> **WHAT YOU ARE ASKED TO DO**:
Write the records out again, keeping each line exactly as it is.

(Dataset entries)
-- Opening Marker --
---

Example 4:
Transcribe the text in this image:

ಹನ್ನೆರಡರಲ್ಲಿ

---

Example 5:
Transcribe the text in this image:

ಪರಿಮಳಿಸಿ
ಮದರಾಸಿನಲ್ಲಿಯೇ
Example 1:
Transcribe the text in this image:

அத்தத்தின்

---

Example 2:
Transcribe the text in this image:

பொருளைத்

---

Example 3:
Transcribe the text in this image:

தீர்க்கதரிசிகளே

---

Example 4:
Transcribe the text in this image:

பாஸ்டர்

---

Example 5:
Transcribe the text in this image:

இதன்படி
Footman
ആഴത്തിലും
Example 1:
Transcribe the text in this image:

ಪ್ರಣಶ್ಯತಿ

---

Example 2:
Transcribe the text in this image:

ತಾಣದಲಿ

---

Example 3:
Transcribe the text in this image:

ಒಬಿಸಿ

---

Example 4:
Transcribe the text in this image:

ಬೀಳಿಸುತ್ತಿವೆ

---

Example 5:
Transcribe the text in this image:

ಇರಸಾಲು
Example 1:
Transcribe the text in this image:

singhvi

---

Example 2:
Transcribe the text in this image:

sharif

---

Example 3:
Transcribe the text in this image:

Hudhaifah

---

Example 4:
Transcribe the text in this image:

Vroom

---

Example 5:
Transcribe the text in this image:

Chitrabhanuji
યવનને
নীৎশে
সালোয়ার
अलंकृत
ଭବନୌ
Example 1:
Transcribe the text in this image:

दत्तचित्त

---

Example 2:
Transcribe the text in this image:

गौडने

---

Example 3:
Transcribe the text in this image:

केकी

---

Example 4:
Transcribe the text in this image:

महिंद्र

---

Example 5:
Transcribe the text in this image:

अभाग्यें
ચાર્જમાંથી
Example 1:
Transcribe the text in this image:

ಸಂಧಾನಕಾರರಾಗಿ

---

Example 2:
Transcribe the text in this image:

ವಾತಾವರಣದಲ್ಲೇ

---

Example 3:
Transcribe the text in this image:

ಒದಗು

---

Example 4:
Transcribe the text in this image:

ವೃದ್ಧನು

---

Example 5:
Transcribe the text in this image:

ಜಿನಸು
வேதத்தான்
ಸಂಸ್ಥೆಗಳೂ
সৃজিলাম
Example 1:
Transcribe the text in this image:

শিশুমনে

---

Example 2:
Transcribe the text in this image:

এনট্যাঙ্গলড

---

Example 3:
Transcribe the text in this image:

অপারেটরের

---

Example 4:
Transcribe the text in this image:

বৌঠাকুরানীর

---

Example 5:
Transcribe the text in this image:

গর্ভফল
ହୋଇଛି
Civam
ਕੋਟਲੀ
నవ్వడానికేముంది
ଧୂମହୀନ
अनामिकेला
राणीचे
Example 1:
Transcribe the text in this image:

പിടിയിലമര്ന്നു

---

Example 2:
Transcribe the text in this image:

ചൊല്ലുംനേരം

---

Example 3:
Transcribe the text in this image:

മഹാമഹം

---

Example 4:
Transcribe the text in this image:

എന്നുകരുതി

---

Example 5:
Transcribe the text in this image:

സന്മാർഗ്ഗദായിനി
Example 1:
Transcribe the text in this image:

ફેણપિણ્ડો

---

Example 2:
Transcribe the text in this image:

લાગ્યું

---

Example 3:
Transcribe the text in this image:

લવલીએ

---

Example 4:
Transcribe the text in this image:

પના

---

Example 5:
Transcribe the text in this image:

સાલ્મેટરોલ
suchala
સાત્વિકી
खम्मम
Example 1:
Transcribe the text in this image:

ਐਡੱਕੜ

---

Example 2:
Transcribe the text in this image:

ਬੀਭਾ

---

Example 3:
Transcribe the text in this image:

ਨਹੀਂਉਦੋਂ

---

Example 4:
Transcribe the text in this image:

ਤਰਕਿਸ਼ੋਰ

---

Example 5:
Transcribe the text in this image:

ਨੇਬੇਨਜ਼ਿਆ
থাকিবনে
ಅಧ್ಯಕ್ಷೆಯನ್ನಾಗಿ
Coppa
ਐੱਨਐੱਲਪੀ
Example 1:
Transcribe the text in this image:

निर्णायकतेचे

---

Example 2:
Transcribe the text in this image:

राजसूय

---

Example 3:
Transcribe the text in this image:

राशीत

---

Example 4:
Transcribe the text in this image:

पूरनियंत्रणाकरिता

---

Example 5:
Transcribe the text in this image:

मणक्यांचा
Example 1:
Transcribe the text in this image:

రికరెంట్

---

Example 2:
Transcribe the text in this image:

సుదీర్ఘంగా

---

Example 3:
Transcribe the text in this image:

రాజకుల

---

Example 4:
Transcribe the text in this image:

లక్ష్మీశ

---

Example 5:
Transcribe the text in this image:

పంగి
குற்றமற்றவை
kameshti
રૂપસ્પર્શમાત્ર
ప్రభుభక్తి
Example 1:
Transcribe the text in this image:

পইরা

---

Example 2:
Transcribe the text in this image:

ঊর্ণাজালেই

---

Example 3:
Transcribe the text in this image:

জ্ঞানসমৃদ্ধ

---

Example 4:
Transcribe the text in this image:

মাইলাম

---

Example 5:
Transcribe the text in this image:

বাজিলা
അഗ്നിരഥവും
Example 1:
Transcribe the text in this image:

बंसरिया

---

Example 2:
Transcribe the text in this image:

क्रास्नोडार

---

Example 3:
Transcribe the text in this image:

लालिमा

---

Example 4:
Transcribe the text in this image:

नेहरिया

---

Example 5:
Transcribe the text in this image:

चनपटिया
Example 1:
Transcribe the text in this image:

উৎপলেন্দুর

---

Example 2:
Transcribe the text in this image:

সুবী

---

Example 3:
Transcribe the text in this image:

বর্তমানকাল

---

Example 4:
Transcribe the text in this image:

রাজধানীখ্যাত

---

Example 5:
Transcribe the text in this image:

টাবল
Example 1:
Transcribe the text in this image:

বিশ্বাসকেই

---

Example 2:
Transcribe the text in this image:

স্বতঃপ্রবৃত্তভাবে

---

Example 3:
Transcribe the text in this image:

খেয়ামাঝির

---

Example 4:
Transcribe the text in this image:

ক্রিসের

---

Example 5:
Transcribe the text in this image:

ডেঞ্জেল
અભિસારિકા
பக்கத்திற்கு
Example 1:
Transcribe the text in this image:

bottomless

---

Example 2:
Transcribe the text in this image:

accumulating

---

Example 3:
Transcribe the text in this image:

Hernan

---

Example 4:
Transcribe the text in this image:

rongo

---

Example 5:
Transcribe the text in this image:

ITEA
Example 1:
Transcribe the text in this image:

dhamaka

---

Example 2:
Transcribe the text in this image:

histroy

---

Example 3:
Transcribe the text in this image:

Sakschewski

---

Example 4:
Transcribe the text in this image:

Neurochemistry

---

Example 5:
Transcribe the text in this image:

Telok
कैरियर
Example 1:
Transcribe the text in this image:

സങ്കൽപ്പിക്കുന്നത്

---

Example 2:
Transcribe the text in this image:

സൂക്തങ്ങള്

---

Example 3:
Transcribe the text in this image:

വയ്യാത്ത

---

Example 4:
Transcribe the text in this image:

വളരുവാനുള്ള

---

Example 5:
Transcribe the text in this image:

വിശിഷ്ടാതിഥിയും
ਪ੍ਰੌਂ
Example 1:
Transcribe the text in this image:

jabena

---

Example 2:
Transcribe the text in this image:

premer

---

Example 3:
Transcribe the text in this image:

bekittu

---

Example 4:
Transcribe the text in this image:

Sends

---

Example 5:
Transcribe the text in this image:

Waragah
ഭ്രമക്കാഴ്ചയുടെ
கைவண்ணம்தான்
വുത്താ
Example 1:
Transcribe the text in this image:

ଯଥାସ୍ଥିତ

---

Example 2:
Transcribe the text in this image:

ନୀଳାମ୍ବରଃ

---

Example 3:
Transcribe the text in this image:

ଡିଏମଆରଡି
-- Closing Marker --
> **ANSWER SPACE**:
---

Example 4:
Transcribe the text in this image:

ಹನ್ನೆರಡರಲ್ಲಿ

---

Example 5:
Transcribe the text in this image:

ಪರಿಮಳಿಸಿ
ಮದರಾಸಿನಲ್ಲಿಯೇ
Example 1:
Transcribe the text in this image:

அத்தத்தின்

---

Example 2:
Transcribe the text in this image:

பொருளைத்

---

Example 3:
Transcribe the text in this image:

தீர்க்கதரிசிகளே

---

Example 4:
Transcribe the text in this image:

பாஸ்டர்

---

Example 5:
Transcribe the text in this image:

இதன்படி
Footman
ആഴത്തിലും
Example 1:
Transcribe the text in this image:

ಪ್ರಣಶ್ಯತಿ

---

Example 2:
Transcribe the text in this image:

ತಾಣದಲಿ

---

Example 3:
Transcribe the text in this image:

ಒಬಿಸಿ

---

Example 4:
Transcribe the text in this image:

ಬೀಳಿಸುತ್ತಿವೆ

---

Example 5:
Transcribe the text in this image:

ಇರಸಾಲು
Example 1:
Transcribe the text in this image:

singhvi

---

Example 2:
Transcribe the text in this image:

sharif

---

Example 3:
Transcribe the text in this image:

Hudhaifah

---

Example 4:
Transcribe the text in this image:

Vroom

---

Example 5:
Transcribe the text in this image:

Chitrabhanuji
યવનને
নীৎশে
সালোয়ার
अलंकृत
ଭବନୌ
Example 1:
Transcribe the text in this image:

दत्तचित्त

---

Example 2:
Transcribe the text in this image:

गौडने

---

Example 3:
Transcribe the text in this image:

केकी

---

Example 4:
Transcribe the text in this image:

महिंद्र

---

Example 5:
Transcribe the text in this image:

अभाग्यें
ચાર્જમાંથી
Example 1:
Transcribe the text in this image:

ಸಂಧಾನಕಾರರಾಗಿ

---

Example 2:
Transcribe the text in this image:

ವಾತಾವರಣದಲ್ಲೇ

---

Example 3:
Transcribe the text in this image:

ಒದಗು

---

Example 4:
Transcribe the text in this image:

ವೃದ್ಧನು

---

Example 5:
Transcribe the text in this image:

ಜಿನಸು
வேதத்தான்
ಸಂಸ್ಥೆಗಳೂ
সৃজিলাম
Example 1:
Transcribe the text in this image:

শিশুমনে

---

Example 2:
Transcribe the text in this image:

এনট্যাঙ্গলড

---

Example 3:
Transcribe the text in this image:

অপারেটরের

---

Example 4:
Transcribe the text in this image:

বৌঠাকুরানীর

---

Example 5:
Transcribe the text in this image:

গর্ভফল
ହୋଇଛି
Civam
ਕੋਟਲੀ
నవ్వడానికేముంది
ଧୂମହୀନ
अनामिकेला
राणीचे
Example 1:
Transcribe the text in this image:

പിടിയിലമര്ന്നു

---

Example 2:
Transcribe the text in this image:

ചൊല്ലുംനേരം

---

Example 3:
Transcribe the text in this image:

മഹാമഹം

---

Example 4:
Transcribe the text in this image:

എന്നുകരുതി

---

Example 5:
Transcribe the text in this image:

സന്മാർഗ്ഗദായിനി
Example 1:
Transcribe the text in this image:

ફેણપિણ્ડો

---

Example 2:
Transcribe the text in this image:

લાગ્યું

---

Example 3:
Transcribe the text in this image:

લવલીએ

---

Example 4:
Transcribe the text in this image:

પના

---

Example 5:
Transcribe the text in this image:

સાલ્મેટરોલ
suchala
સાત્વિકી
खम्मम
Example 1:
Transcribe the text in this image:

ਐਡੱਕੜ

---

Example 2:
Transcribe the text in this image:

ਬੀਭਾ

---

Example 3:
Transcribe the text in this image:

ਨਹੀਂਉਦੋਂ

---

Example 4:
Transcribe the text in this image:

ਤਰਕਿਸ਼ੋਰ

---

Example 5:
Transcribe the text in this image:

ਨੇਬੇਨਜ਼ਿਆ
থাকিবনে
ಅಧ್ಯಕ್ಷೆಯನ್ನಾಗಿ
Coppa
ਐੱਨਐੱਲਪੀ
Example 1:
Transcribe the text in this image:

निर्णायकतेचे

---

Example 2:
Transcribe the text in this image:

राजसूय

---

Example 3:
Transcribe the text in this image:

राशीत

---

Example 4:
Transcribe the text in this image:

पूरनियंत्रणाकरिता

---

Example 5:
Transcribe the text in this image:

मणक्यांचा
Example 1:
Transcribe the text in this image:

రికరెంట్

---

Example 2:
Transcribe the text in this image:

సుదీర్ఘంగా

---

Example 3:
Transcribe the text in this image:

రాజకుల

---

Example 4:
Transcribe the text in this image:

లక్ష్మీశ

---

Example 5:
Transcribe the text in this image:

పంగి
குற்றமற்றவை
kameshti
રૂપસ્પર્શમાત્ર
ప్రభుభక్తి
Example 1:
Transcribe the text in this image:

পইরা

---

Example 2:
Transcribe the text in this image:

ঊর্ণাজালেই

---

Example 3:
Transcribe the text in this image:

জ্ঞানসমৃদ্ধ

---

Example 4:
Transcribe the text in this image:

মাইলাম

---

Example 5:
Transcribe the text in this image:

বাজিলা
അഗ്നിരഥവും
Example 1:
Transcribe the text in this image:

बंसरिया

---

Example 2:
Transcribe the text in this image:

क्रास्नोडार

---

Example 3:
Transcribe the text in this image:

लालिमा

---

Example 4:
Transcribe the text in this image:

नेहरिया

---

Example 5:
Transcribe the text in this image:

चनपटिया
Example 1:
Transcribe the text in this image:

উৎপলেন্দুর

---

Example 2:
Transcribe the text in this image:

সুবী

---

Example 3:
Transcribe the text in this image:

বর্তমানকাল

---

Example 4:
Transcribe the text in this image:

রাজধানীখ্যাত

---

Example 5:
Transcribe the text in this image:

টাবল
Example 1:
Transcribe the text in this image:

বিশ্বাসকেই

---

Example 2:
Transcribe the text in this image:

স্বতঃপ্রবৃত্তভাবে

---

Example 3:
Transcribe the text in this image:

খেয়ামাঝির

---

Example 4:
Transcribe the text in this image:

ক্রিসের

---

Example 5:
Transcribe the text in this image:

ডেঞ্জেল
અભિસારિકા
பக்கத்திற்கு
Example 1:
Transcribe the text in this image:

bottomless

---

Example 2:
Transcribe the text in this image:

accumulating

---

Example 3:
Transcribe the text in this image:

Hernan

---

Example 4:
Transcribe the text in this image:

rongo

---

Example 5:
Transcribe the text in this image:

ITEA
Example 1:
Transcribe the text in this image:

dhamaka

---

Example 2:
Transcribe the text in this image:

histroy

---

Example 3:
Transcribe the text in this image:

Sakschewski

---

Example 4:
Transcribe the text in this image:

Neurochemistry

---

Example 5:
Transcribe the text in this image:

Telok
कैरियर
Example 1:
Transcribe the text in this image:

സങ്കൽപ്പിക്കുന്നത്

---

Example 2:
Transcribe the text in this image:

സൂക്തങ്ങള്

---

Example 3:
Transcribe the text in this image:

വയ്യാത്ത

---

Example 4:
Transcribe the text in this image:

വളരുവാനുള്ള

---

Example 5:
Transcribe the text in this image:

വിശിഷ്ടാതിഥിയും
ਪ੍ਰੌਂ
Example 1:
Transcribe the text in this image:

jabena

---

Example 2:
Transcribe the text in this image:

premer

---

Example 3:
Transcribe the text in this image:

bekittu

---

Example 4:
Transcribe the text in this image:

Sends

---

Example 5:
Transcribe the text in this image:

Waragah
ഭ്രമക്കാഴ്ചയുടെ
கைவண்ணம்தான்
വുത്താ
Example 1:
Transcribe the text in this image:

ଯଥାସ୍ଥିତ

---

Example 2:
Transcribe the text in this image:

ନୀଳାମ୍ବରଃ

---

Example 3:
Transcribe the text in this image:

ଡିଏମଆରଡି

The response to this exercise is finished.